British | Indian

My mum was born and raised in South East London / Kent. Her mother was Irish Catholic from Dublin and her father was from London of English and Scottish descent. My dad is ethnically Indian and was born and raised in Uganda and Kenya before coming (alone) to school in the UK in 1954. The story goes that they met on Curzon Street in London. Dad was driving a red sportswear and Mum was out with a friend. The three of them went for a drink at the Hard Rock Cafe. I grew up in Surrey, just outside South West London. My parents bought the house I grew up in before they married and moved out when I was 22.

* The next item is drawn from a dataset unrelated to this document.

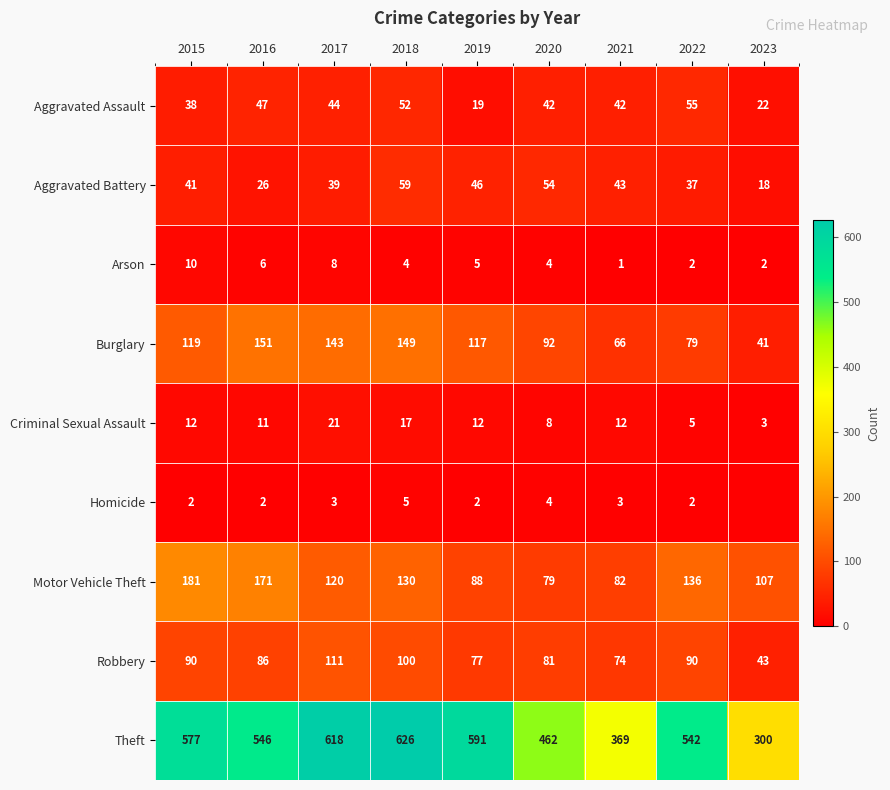

What is the difference between the Aggravated Assault values at 2015 and 2020?

4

As a kid I was quite pedantic about ages and amounts so growing up I’d always say that I was half Indian, quarter Irish, an eighth English and an eighth Scottish. Over time I’ve tried to find simpler ways to say that but the rest I can do is to combine the English and Scottish into White British. I’m straight. I don’t follow a religion, but my mother is Catholic, and my father is Muslim. Their religions are culturally important to both of them and play a role in our family history, so I identify with both culturally to a certain extent. I have been told that isn’t allowed/possible in the past by people with much simpler family histories.

Honestly, I don’t remember a time when I wasn’t aware of my mixed identity. There was one other set of cousins in the family that was mixed but otherwise everyone else was one or the other. When I was 10 we were told to write a letter for a competition run by the Royal Mail. It had to be on the theme ‘letters of change’ and we could write to anyone. I addressed my letter to Racism. So, it was something that was already present for me at that age. I won £50 and was asked to read it out at the prize giving on my last day of primary school. The headteacher skipped past my reading in rehearsal and at the event but my form teacher made sure that I read it out. I remember the parent of a girl I knew coming up to me in the chapel afterwards to talk to me about what I wrote. Shortly afterwards, she and her family moved back to Northern Ireland and soon after that, one of her children died in the Omagh bombing.

I grew up in very White spaces and there were not many people of colour in my life except for my immediate family. One girl at primary school was mixed and none at secondary that I recall. Although there were a few people of colour from different ethnicities. At university, there were a few of us on my course who were mixed-race and that was really the first time I’d had a chance to meet anyone, but I wasn’t especially close to anyone.

My most significant relationships have been with White guys, but I have dated other mixed-race people. It’s not something that’s especially key for me. An open mind, thoughtfulness and intelligence are more important to me. People of any shade can have or lack these traits.

I’m not sure I’ve encountered many stereotypes that are aimed at mixed-race in particular. Although you don’t belong in one ‘camp’ or the other, so there’s always the chance that you’ll be welcomed or rejected. You’re a curiosity for both groups. A lot of people make assumptions about how I identify and how I might feel about my background. That’s based on their experiences, their lenses, their stereotypes, not mine. A number of people have commented to me that I look more Indian than my sisters, that I have an Indian nose, for example, which is factually incorrect. I have my mother’s nose, including her freckles. It’s an Irish nose that she got from her mother.

People have commented that I ‘pass as White’ as though that’s an inherently good thing. But it isn’t. Because I ‘pass’ I overhear conversations that people would not have in the presence of someone more obviously of colour than me. Every mixed-race person is different, their stories and journeys are different. To assume that we have anything in common is naïve, but people haven’t learnt that yet.

I remember at school people used to ask, ‘if you could be born any time in history, when would you be born’. As I grew older, I realised that actually if I was coming back in the body that I have, I wouldn’t want to come back in another era. Having a White mother and a Brown father would have been utterly unacceptable in most of our history unless you happened to be born to specific individuals in history - which, of course, I am not. I recognise that there has been progress but there’s a long way to go.

People of mixed-race are uniquely positioned to bring groups which - in many cases - remain segregated together. We neither belong wholly to one group or another, nor are we dismissed. We are less scary because we are familiar despite our difference. That gives us a power if we can learn to use it for good.